Adaptive learning for gender-responsive health systems

The project is aimed at enabling health systems to be more gender equitable and responsive and supports action towards gender integration in health systems in the Indian states of Uttar Pradesh and Bihar with a focus on healthcare providers.

Project team members

We, in our engagement with the Bill & Melinda Gates Foundation and as a learning and evaluation partner for the Bihar Technical Support Project (BTSP), have built up considerable insight into the gender deficit in health system functioning and its negative impact on provider performance. Additionally, the Foundation has supported us to undertake a scoping study on ‘Integrating Gender in Health System’s Strengthening (HSS).

Building on these analyses and an identified need to strengthen gender-responsive health systems, with the support of Bill & Melinda Gates Foundation (India Office), ‘Adaptive Learning for Gender Responsive Health Systems’ supports the Foundation and its Technical Support Unit (TSU) partners in Uttar Pradesh and Bihar with active learning opportunities and technical support to build a robust understanding of processes and pathways for gender integration, identify programmatic entry points and design discrete approaches that can be adaptively tested. Towards this, we have initiated two key interventions:

  • Creation of an active gender and health systems learning network GenderCollab. GenderCollab is a Community of Practice that brings together experts from around the globe to initiate dialogue, share their experiences, and spark action.
  • Establishment of a ‘gender support desk’ that can provide need-based technical and advisory support to the Foundation, TSU partners and government stakeholders.


Our in-depth work and learning made it abundantly clear that there is little by way of gender programming and evidence for women healthcare providers and managers within health systems, particularly in Low and Middle-Income Countries (LMICs). Conversations around gender integration in health systems have begun amongst the global community, but its penetration on the ground through various efforts is yet to be realised in any significant way. Through these interventions, the project aims to establish both a process i.e., adaptative, collaborative and flexible, and identify specific programmatic entry points for making health systems programming gender intentional, particularly in low resource settings. 

Additionally, through the GenderCollab, the project aims to bridge the learning and knowledge gap by enabling experts and partners to learn from each other’s efforts at integrating gender in their health systems. Although most partners are now adopting gender intentionality in their programmes, there is a gap in terms of practical entry points for shifting behaviour and work culture towards being more gender-responsive.

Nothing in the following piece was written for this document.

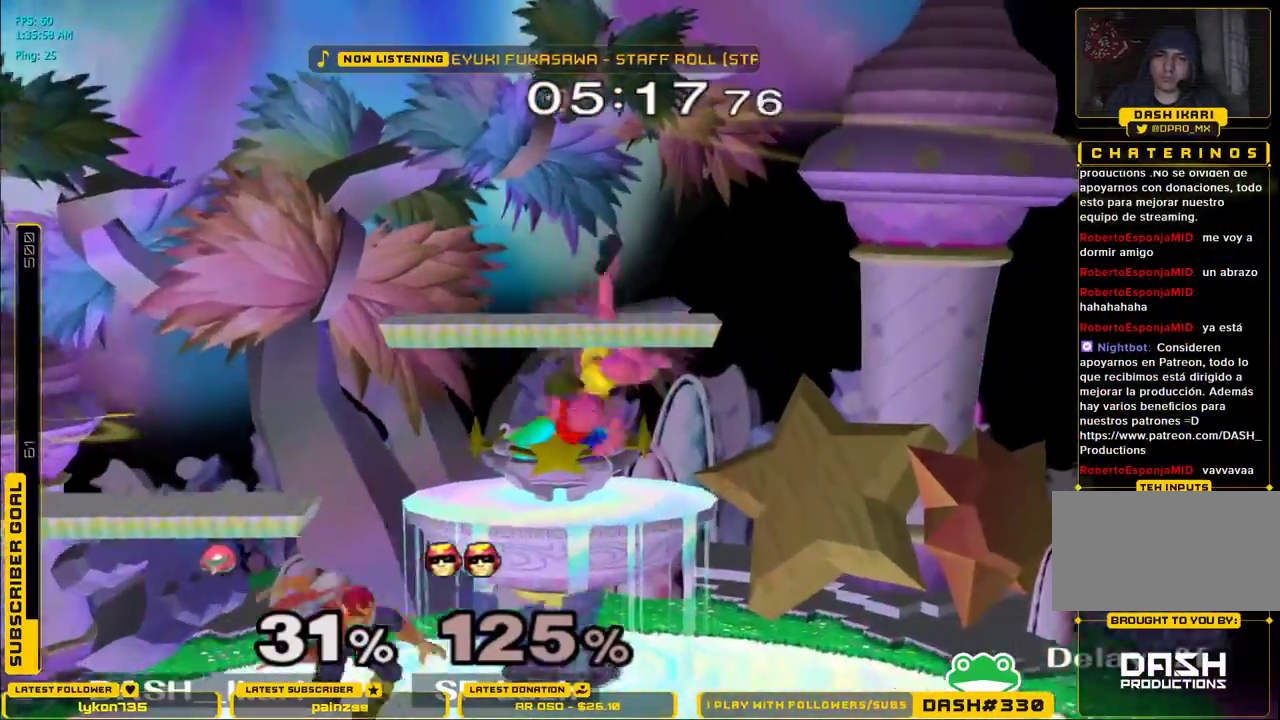
{"buttons": ["A"], "left_stick": "center", "right_stick": "center", "events": [[100, "A", "down"], [150, "A", "up"], [217, "A", "down"], [267, "A", "up"], [300, "A", "down"], [350, "A", "up"], [400, "A", "down"], [433, "A", "up"], [467, "A", "down"]]}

Through this project, we are collaborating with partners to understand their programmes and collaboratively work through initiatives but given this is a new area of work, the process is both complex and slow and may not always garner the required support to initiate more transformative processes.


We recognised that the entry points and opportunities to engage and provide support to strengthen gender integration in the health system require a collaborative, adaptive and flexible approach. For example, a TSU may identify an entry point in government where gender can be strengthened, or the Foundation may identify a specific gap in knowledge. The establishment of a ‘Gender Support Desk’ provides a means for us to respond with rapid technical assistance to TSU partners, the Foundation, and potentially the government. The ‘Gender Support Desk’ draws on OPM’s internal health, gender, and governance experts, as well as an associate pool of gender and health experts in India and international experts as required.

As a complementary initiative, we developed an active learning network - GenderCollab, curated to the needs of TSU partners to facilitate their efforts towards gender integrative programming. This is a Community of Practice (CoP) that brings together partners who are interested in learning and actioning practices to make their work in the health systems strengthening more gender-responsive and intentional.


Through this project, an immediate impact we envision is the strengthening of TSU’s efforts towards integrating gender into their health system programming.  In the long term, the project will be able to establish key learnings on processes and entry points that can be adopted by health systems in LMICs to integrate gender in health systems strengthening initiatives. Overall, we hope that by establishing a strong learning network, providing practical entry points and knowledge products that enable easy adoption in health systems, the project will contribute towards addressing the existing gender disparities that healthcare providers and clients face be it at the systemic, policy or at the facility level. With improvement in the gender responsiveness of health systems and facilities, universal health coverage may be a reality.